O descumprimento da obrigação específica do artigo 6º da Lei Antibullying, que determina a produção efetiva de relatórios, baseados em metodologias que possam ser comprovadas e conferidas posteriormente - inclusive pelo Poder Judiciário caso o fato seja levado aos tribunais - traz prejuízos para milhões de estudantes por todo o país.
Enfim, a ausência desses relatórios efetivos dificulta o gestor público adotar medidas concretas e bem direcionadas para reduzir a violência no meio escolar. Além disso, esse desrespeito pode caracterizar dolo na omissão de se cumprir efetivamente as Leis Federais 13.185/15 e 13.663/18, além de descumprimento do princípio da legalidade, previsto na Lei Federal 8.429/92 (Improbidade Administrativa), sujeitando esses agentes públicos a processos judiciais, já que trazem obrigações específicas para os secretários municipais e estaduais de educação.
Lélio Braga Calhau é Promotor de Justiça do Ministério Público de Minas Gerais. Graduado em Psicologia pela UNIVALE, é Mestre em Direito do Estado e Cidadania pela UFG-RJ. É também autor do livro “Bullying: o que você precisa saber”.
Sobre o livro: Ao longo de mais de 10 anos atuando na defesa da infância e da juventude, o promotor de justiça Lélio Braga Calhau, que é graduado em Psicologia e Mestre em Direito do Estado e Cidadania pela UGF-RJ, se deparou com inúmeros casos de bullying.
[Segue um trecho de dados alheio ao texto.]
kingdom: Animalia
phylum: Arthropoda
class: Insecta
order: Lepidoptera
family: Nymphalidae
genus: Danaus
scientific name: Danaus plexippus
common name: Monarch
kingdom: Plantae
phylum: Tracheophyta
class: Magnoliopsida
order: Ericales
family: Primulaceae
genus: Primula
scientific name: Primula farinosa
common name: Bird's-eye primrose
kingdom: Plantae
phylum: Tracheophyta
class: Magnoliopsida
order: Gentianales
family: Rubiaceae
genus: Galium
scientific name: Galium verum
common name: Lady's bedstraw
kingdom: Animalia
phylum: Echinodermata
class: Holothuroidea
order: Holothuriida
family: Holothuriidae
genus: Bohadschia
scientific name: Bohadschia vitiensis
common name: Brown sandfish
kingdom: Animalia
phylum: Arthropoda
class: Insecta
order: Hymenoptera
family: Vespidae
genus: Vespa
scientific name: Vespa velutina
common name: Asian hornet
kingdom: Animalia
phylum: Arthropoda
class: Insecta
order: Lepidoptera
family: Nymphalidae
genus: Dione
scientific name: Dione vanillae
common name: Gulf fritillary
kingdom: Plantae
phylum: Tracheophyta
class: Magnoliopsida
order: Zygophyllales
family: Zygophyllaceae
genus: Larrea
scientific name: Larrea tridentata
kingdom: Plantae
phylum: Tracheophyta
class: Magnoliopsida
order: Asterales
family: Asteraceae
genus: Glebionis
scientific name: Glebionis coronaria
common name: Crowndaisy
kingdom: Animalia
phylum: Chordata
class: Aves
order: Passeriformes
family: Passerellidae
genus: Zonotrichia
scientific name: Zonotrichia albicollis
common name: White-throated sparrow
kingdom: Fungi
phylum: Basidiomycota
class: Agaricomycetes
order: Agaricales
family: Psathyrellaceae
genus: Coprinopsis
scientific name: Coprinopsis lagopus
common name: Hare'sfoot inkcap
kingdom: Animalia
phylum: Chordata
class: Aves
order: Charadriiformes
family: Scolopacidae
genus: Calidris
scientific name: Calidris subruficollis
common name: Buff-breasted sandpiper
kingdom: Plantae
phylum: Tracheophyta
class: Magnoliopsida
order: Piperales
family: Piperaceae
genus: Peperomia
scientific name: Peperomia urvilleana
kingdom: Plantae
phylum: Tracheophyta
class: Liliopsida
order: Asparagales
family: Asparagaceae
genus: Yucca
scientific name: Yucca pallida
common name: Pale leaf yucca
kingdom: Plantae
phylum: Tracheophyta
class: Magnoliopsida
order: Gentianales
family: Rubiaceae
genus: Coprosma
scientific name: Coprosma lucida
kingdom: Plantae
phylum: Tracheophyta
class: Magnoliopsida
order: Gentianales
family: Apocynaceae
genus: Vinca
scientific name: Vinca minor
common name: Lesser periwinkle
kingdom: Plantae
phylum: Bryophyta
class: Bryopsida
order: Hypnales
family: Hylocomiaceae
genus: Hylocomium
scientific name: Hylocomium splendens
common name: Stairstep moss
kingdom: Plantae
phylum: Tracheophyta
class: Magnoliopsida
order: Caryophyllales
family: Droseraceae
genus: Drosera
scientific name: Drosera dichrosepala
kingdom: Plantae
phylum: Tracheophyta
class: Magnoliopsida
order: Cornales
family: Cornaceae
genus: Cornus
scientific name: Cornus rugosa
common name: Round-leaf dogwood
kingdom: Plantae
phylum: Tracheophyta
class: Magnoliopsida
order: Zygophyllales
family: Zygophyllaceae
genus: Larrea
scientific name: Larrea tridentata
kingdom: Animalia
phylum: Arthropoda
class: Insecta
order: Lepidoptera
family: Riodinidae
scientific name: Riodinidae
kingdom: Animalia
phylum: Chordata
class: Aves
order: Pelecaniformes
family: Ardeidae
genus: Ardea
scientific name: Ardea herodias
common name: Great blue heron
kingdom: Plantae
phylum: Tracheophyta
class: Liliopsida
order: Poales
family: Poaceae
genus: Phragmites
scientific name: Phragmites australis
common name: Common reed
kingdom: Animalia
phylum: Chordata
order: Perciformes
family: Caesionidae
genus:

A vivência o inspirou a se aprofundar no assunto e o resultado é o livro “Bullying: o que você precisa saber”, que acaba de ser lançado pela editora Rodapé. Trata-se uma obra simples, direta e objetiva, sugerindo medidas para identificar, prevenir e combater o problema.
Segundo o autor, bullying é o ato de “desprezar, denegrir, violentar, agredir, destruir a estrutura psíquica de outra pessoa sem motivação alguma e de forma repetida”. E, cabe destacar que não se tratam de pequenas brincadeiras próprias da infância, as chamadas “microviolências”, mas sim de casos de violência física e/ou moral, muitas vezes velada.